Exercise goal: Only the images are to be dropped; the records themselves must be repeated exactly.

■ ■ ■ ■ ■ ■ ■

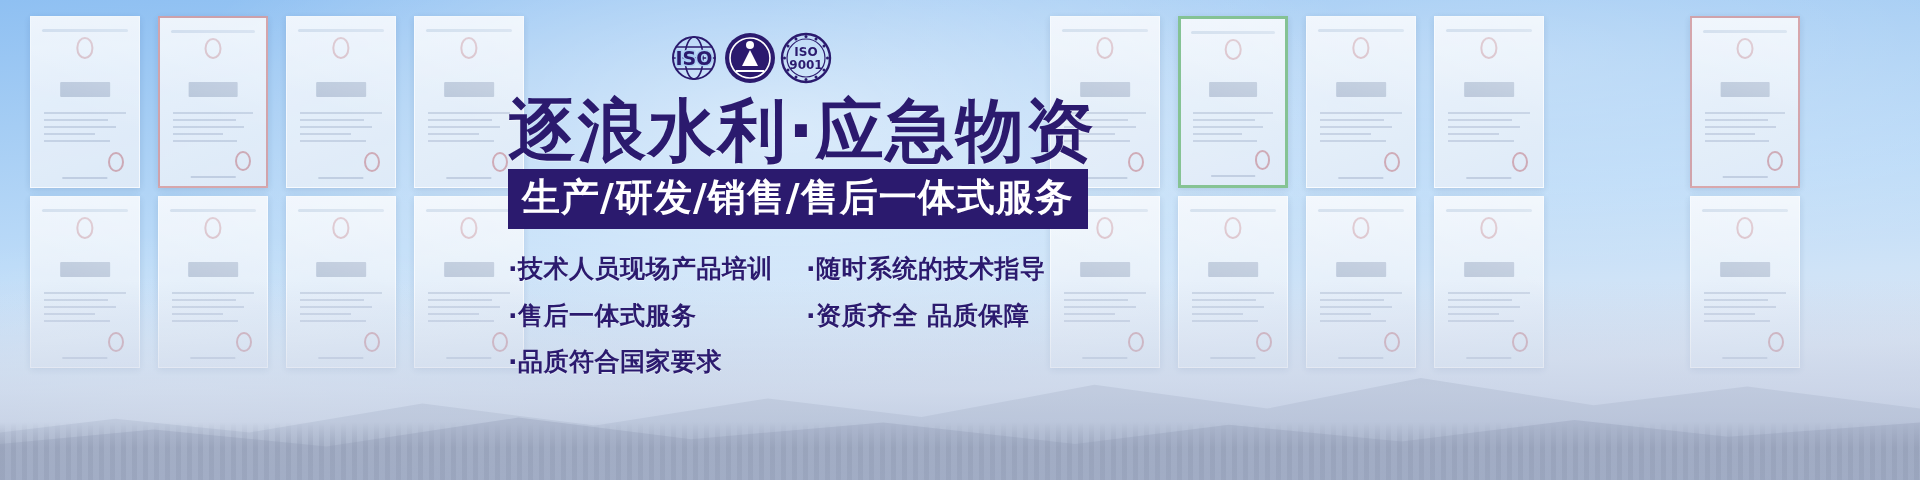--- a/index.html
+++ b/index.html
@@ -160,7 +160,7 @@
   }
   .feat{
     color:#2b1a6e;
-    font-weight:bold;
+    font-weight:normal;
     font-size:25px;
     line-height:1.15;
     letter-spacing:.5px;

■ ■ ■ ■ ■ ■ ■

Output for this exercise:
--- a/index.html
+++ b/index.html
@@ -160,7 +160,7 @@
   }
   .feat{
     color:#2b1a6e;
-    font-weight:bold;
+    font-weight:normal;
     font-size:25px;
     line-height:1.15;
     letter-spacing:.5px;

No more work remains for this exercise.